Das Arbeitsgericht Emden hatte der Klage erstinstanzlich entsprochen und die Beklagte – allein aufgrund der nicht aussagekräftigen Zeiterfassung von Arbeitsbeginn und Arbeitsende – zur Auszahlung der Überstunden verpflichtet. Bereits das Landesarbeitsgericht Niedersachsen hatte der Rechtsansicht des Arbeitsgerichts im Rahmen der Berufung jedoch eine Absage erteilt.
b) Rechtliche Würdigung
Das BAG stützt seine Entscheidung erwartungsgemäß auf die Unterscheidung zwischen Arbeitszeiten im vergütungsrechtlichen Sinne und Arbeitszeit im Sinne des europarechtlich determinierten Arbeitszeitgesetzes. Insofern stellen die obersten Arbeitsrichter noch einmal klar, dass die Regelung der europäischen Arbeitszeitrichtlinie, zu der die Entscheidung des EuGH ergangen war, lediglich den Schutz der Sicherheit und der Gesundheit der Arbeitnehmenden beabsichtigt. Von der Frage des Gesundheitsschutzes sei allerdings die vergütungsrechtliche Frage vollständig zu trennen. Demnach habe auch die unionsrechtlich begründete Verpflichtung zur Dokumentation der Arbeitszeit keine Auswirkung auf die nach deutschem Arbeitsrecht entwickelten Grundsätze über die Verteilung der Darlegungs- und Beweislast im Überstundenvergütungsprozess.
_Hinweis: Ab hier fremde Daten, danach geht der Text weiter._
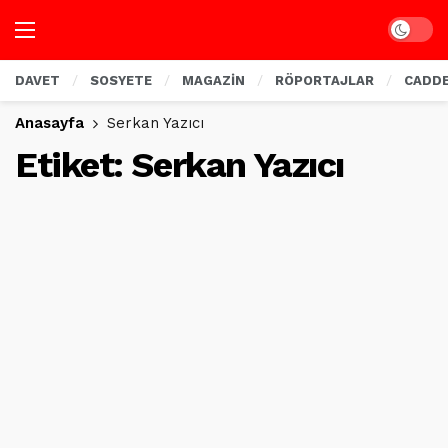
Dark mo
DAVET
SOSYETE
MAGAZİN
RÖPORTAJLAR
CADD
Anasayfa
Serkan Yazıcı
Etiket:
Serkan Yazıcı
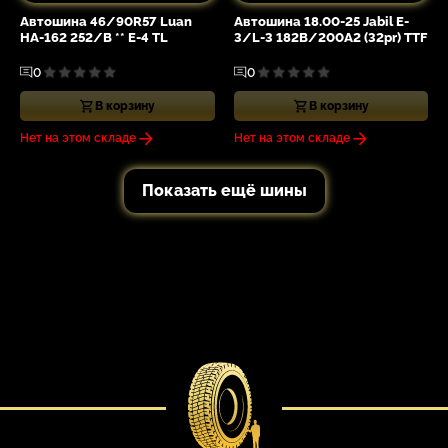
Автошина 46/90R57 Luan
Автошина 18.00-25 Jabil E-
HA-162 252/B ** E-4 TL
3/L-3 182B/200A2 (32pr) TTF
0
0
В корзину
В корзину
Нет на этом складе
Нет на этом складе
Показать ещё шины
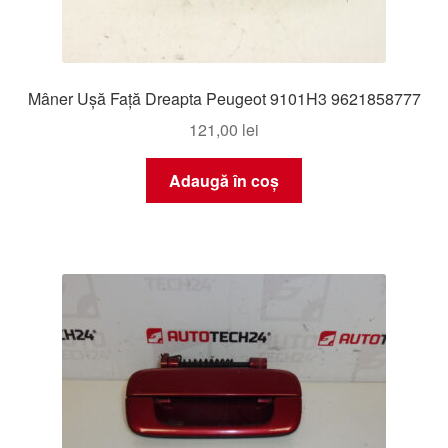
Mâner Ușă Față Dreapta Peugeot 9101H3 9621858777
121,00
lei
Adaugă în coș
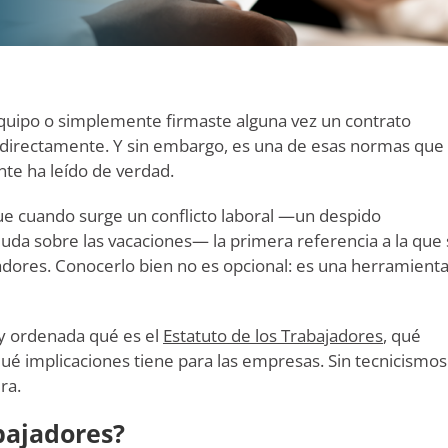
equipo o simplemente firmaste alguna vez un contrato
ta directamente. Y sin embargo, es una de esas normas que
e ha leído de verdad.
ue cuando surge un conflicto laboral —un despido
duda sobre las vacaciones— la primera referencia a la que
adores. Conocerlo bien no es opcional: es una herramient
 y ordenada qué es el
Estatuto de los Trabajadores
, qué
é implicaciones tiene para las empresas. Sin tecnicismos
ra.
bajadores?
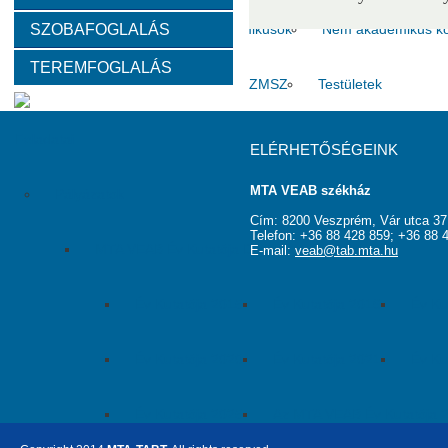
SZOBAFOGLALÁS
Választott vezetők
Akadémikusok
Nem akadémikus köz
TEREMFOGLALÁS
Tanácskozási jogú tagok
SZMSZ
Testületek
Feladatai
ELÉRHETŐSÉGEINK
MTA VEAB székház
Pályázatok
Cím: 8200 Veszprém, Vár utca 37
Telefon: +36 88 428 859; +36 88 
MTA VEAB Év Kutatója Díj
E-mail:
veab@tab.mta.hu
Év Kutatója 2015
Év Kutatója 2016
Év Ku
Év Kutatója 2020
Év Kutatója 2021
Év Ku
Év Kutatója 2025
Az MTA VEAB Év Kutatója 202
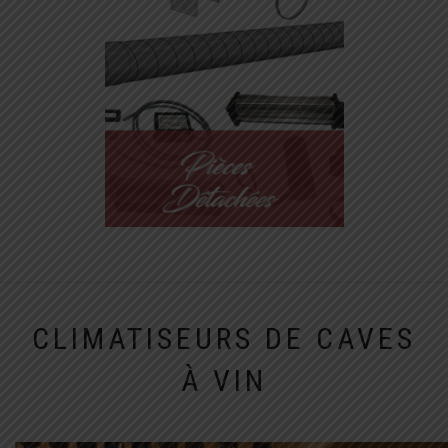
CLIMATISEURS DE CAVES
À VIN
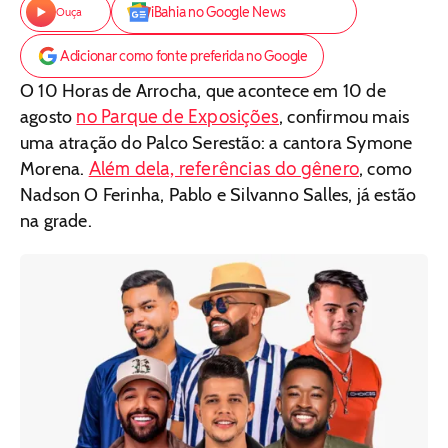
iBahia no Google News
Ouça
Adicionar como fonte preferida no Google
O 10 Horas de Arrocha, que acontece em 10 de
no Parque de Exposições
agosto
, confirmou mais
uma atração do Palco Serestão: a cantora Symone
Além dela, referências do gênero
Morena.
, como
Nadson O Ferinha, Pablo e Silvanno Salles, já estão
na grade.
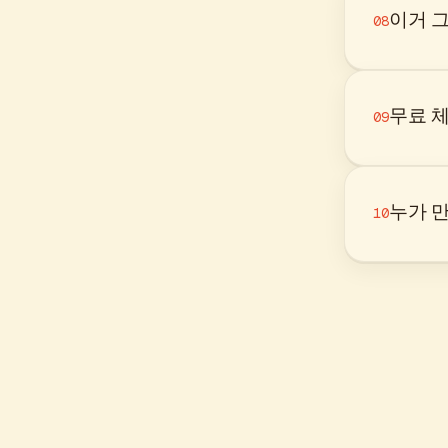
이거 그
08
무료 
09
누가 
10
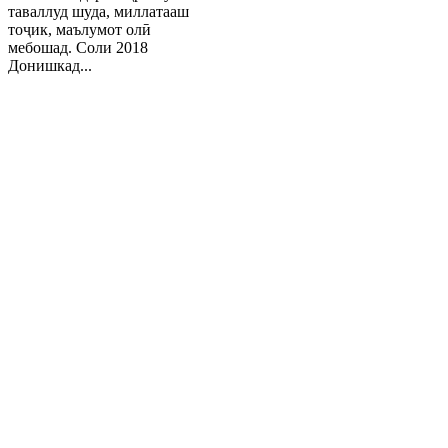
таваллуд шуда, миллатааш
тоҷик, маълумот олӣ
мебошад. Соли 2018
Донишкад...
Insofern hätte der Kläger – um eine Vergütung der angesammelten Überstunden auf dem Zeitkonto zu erreichen – darlegen müssen, dass es erforderlich war, ohne Pausenzeiten durchzuarbeiten, um die Auslieferungsfahrten zu erledigen. Die entsprechende pauschale Behauptung war indes nicht ausreichend.
V. Fazit und Ausblick
Arbeitgebende können nach dieser Entscheidung
zunächst aufatmen. Zwar hätte eine anderslautende Entscheidung wohl zu einer abrupten Umsetzung der Vorgaben zur Dokumentation der Arbeitszeit auch ohne konkrete gesetzliche Notwendigkeit geführt, allerdings ist die klare Trennung zwischen Arbeitszeit im Sinne des Gesundheitsschutzes und Arbeitszeit im vergütungsrechtlichen Sinne sehr begrüßenswert. Begrüßenswert ist auch, dass die Grundsätze der Darlegungs- und Beweislast hinsichtlich der Vergütung von Überstunden eine erneute Bestätigung gefunden haben.
Perspektivisch hat sich das BAG mit dieser Entscheidung sicherlich auch selbst einen Gefallen getan, denn in Anbetracht der bisher nicht gesetzlich verankerten Pflicht für Arbeitgebende, ein strenges Zeiterfassungssystem vorzuhalten und der daher geringen Dichte von korrekten Zeiterfassungssystemen, wäre andernfalls mit Sicherheit eine Klagewelle von Arbeitnehmenden aufgekommen.
Die dargestellte Entscheidung des BAG ändert dennoch nichts an der Verpflichtung des nationalen Gesetzgebers, Arbeitgebenden die Erfassung und Dokumentation der Arbeitszeit ihrer Mitarbeitenden aufzuerlegen.